I'm trying to learn and understand how Three.js works. I've started by creating a cloth simulation but I have run into a glitch. It seems setting the cloth to a width above 25, makes the segments start to cluster.
I'm setting the width in Cloth.js file where var ySegs = 60;, in the console i'm receiving the warning "THREE.WebGLRenderer: image is not power of two (1800x2819). Resized to 2048x2048", are these problems related? It would be greatly appreciated if someone could help me understand what is causing this problem here.
// Cloth.js
var DAMPING = 0.03;
var DRAG = 1 - DAMPING;
var MASS = 0.1;
var restDistance = 25;
var xSegs = 12;
var ySegs = 25;
var clothFunction = plane( restDistance * xSegs, restDistance * ySegs );
var cloth = new Cloth( xSegs, ySegs );
var GRAVITY = 981 * 1.4;
var gravity = new THREE.Vector3( 0, - GRAVITY, 0 ).multiplyScalar( MASS );
var TIMESTEP = 18 / 1000;
var TIMESTEP_SQ = TIMESTEP * TIMESTEP;
var pins = [];
var wind = true;
var windStrength = 2;
var windForce = new THREE.Vector3( 0, 0, 0 );
var ballPosition = new THREE.Vector3( 0, - 45, 0 );
var ballSize = 60; //40
var tmpForce = new THREE.Vector3();
var lastTime;
function plane( width, height ) {
return function( u, v ) {
var x = ( u - 0.5 ) * width;
var y = ( v + 0.5 ) * height;
var z = 0;
return new THREE.Vector3( x, y, z );
};
}
function Particle( x, y, z, mass ) {
this.position = clothFunction( x, y ); // position
this.previous = clothFunction( x, y ); // previous
this.original = clothFunction( x, y );
this.a = new THREE.Vector3( 0, 0, 0 ); // acceleration
this.mass = mass;
this.invMass = 1 / mass;
this.tmp = new THREE.Vector3();
this.tmp2 = new THREE.Vector3();
}
// Force -> Acceleration
Particle.prototype.addForce = function( force ) {
this.a.add(
this.tmp2.copy( force ).multiplyScalar( this.invMass )

BRIEF 1. According to the cloth simulation post, why did the renderer resize the image to 2048x2048?
BRIEF 2. Duplicate everything in the cloth simulation post from "I'm trying to" down to "this problem here.".

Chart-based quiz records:
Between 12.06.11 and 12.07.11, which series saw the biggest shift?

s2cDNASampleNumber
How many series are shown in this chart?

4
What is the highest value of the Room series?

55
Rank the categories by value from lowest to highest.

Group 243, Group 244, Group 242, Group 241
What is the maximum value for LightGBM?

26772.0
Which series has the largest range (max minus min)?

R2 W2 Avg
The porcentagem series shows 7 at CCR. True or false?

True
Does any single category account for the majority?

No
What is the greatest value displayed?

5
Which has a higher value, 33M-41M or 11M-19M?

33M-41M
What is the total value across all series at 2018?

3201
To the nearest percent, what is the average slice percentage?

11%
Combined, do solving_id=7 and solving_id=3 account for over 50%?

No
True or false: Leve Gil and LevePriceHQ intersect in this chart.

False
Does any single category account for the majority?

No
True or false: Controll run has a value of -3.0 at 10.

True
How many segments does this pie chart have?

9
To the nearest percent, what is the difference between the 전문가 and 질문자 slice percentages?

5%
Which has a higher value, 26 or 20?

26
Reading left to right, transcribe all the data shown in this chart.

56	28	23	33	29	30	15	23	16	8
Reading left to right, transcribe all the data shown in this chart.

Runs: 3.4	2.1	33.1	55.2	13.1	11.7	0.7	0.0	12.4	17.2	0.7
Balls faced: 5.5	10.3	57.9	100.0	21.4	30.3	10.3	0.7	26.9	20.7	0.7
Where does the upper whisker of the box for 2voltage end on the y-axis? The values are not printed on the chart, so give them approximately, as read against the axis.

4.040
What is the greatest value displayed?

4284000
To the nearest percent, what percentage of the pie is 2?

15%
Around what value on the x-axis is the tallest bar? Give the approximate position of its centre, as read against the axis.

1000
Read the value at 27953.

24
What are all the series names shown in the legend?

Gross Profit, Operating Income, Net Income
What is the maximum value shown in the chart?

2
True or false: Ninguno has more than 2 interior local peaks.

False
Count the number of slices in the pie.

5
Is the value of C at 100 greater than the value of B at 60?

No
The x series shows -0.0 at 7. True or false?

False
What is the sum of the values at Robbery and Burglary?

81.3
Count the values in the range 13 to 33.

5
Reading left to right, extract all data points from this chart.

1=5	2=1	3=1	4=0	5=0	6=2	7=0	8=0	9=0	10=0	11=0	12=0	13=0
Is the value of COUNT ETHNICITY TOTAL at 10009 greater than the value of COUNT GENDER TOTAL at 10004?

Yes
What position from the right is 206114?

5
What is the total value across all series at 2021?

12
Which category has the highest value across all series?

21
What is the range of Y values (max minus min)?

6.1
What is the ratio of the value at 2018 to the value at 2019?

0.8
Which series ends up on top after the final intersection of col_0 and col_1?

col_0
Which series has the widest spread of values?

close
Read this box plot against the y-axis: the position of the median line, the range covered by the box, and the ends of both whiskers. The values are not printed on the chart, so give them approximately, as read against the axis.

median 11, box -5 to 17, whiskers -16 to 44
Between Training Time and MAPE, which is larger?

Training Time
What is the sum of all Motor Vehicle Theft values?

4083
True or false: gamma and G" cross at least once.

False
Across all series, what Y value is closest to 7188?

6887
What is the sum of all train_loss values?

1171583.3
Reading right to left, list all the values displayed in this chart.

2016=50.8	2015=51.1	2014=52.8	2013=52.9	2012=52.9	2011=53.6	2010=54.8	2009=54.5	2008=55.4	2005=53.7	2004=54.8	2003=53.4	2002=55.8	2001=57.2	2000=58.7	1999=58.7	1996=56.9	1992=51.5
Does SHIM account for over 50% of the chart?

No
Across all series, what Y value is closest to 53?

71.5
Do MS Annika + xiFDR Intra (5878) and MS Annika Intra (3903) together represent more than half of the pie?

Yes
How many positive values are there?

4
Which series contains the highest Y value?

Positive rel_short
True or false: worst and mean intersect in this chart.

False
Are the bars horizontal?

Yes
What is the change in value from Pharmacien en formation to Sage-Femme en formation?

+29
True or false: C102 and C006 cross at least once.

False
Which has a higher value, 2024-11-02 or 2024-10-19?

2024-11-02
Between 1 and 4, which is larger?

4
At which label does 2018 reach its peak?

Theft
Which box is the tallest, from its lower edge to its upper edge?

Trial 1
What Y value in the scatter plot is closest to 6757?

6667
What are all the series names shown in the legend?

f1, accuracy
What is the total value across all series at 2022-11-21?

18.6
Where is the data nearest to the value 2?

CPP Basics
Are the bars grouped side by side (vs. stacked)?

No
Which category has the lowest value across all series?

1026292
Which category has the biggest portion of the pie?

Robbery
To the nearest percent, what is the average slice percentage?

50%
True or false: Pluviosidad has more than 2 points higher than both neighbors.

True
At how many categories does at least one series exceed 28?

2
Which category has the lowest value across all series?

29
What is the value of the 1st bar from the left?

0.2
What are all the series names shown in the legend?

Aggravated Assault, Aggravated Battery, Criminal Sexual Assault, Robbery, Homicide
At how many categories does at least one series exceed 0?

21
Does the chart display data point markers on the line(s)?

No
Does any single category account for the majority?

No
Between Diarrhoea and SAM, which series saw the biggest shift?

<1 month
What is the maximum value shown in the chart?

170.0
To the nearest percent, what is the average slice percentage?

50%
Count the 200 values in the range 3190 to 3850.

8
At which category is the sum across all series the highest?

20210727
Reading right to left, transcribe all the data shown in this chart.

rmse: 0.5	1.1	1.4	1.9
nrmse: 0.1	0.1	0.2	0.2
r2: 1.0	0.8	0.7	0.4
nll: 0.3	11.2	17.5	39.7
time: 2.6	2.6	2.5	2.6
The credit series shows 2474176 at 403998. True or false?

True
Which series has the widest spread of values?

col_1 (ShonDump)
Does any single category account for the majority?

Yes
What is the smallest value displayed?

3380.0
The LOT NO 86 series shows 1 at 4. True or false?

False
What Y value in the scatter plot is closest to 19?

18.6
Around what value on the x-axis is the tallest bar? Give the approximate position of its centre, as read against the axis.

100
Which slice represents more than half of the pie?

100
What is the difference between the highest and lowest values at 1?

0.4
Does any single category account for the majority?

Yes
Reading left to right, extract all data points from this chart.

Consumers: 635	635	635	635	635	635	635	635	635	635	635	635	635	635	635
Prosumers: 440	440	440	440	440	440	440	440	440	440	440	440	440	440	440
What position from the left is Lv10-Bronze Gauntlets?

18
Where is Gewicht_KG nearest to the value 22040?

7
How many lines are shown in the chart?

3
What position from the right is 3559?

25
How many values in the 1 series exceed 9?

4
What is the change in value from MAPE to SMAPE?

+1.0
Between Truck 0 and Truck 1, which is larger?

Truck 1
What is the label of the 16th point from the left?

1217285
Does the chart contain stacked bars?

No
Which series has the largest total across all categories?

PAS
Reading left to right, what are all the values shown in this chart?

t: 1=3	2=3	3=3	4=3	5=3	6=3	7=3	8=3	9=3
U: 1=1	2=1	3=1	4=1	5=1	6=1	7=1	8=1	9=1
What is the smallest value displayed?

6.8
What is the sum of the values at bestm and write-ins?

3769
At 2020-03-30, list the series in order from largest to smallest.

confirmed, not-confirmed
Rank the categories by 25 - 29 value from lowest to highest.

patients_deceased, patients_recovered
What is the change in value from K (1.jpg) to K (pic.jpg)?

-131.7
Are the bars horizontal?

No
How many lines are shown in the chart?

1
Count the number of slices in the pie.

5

ANSWER 1. The console warning says the image, at 1800x2819, is not a power of two, so THREE.WebGLRenderer resized it to 2048x2048.

ANSWER 2.
I'm trying to learn and understand how Three.js works. I've started by creating a cloth simulation but I have run into a glitch. It seems setting the cloth to a width above 25, makes the segments start to cluster.
I'm setting the width in Cloth.js file where var ySegs = 60;, in the console i'm receiving the warning "THREE.WebGLRenderer: image is not power of two (1800x2819). Resized to 2048x2048", are these problems related? It would be greatly appreciated if someone could help me understand what is causing this problem here.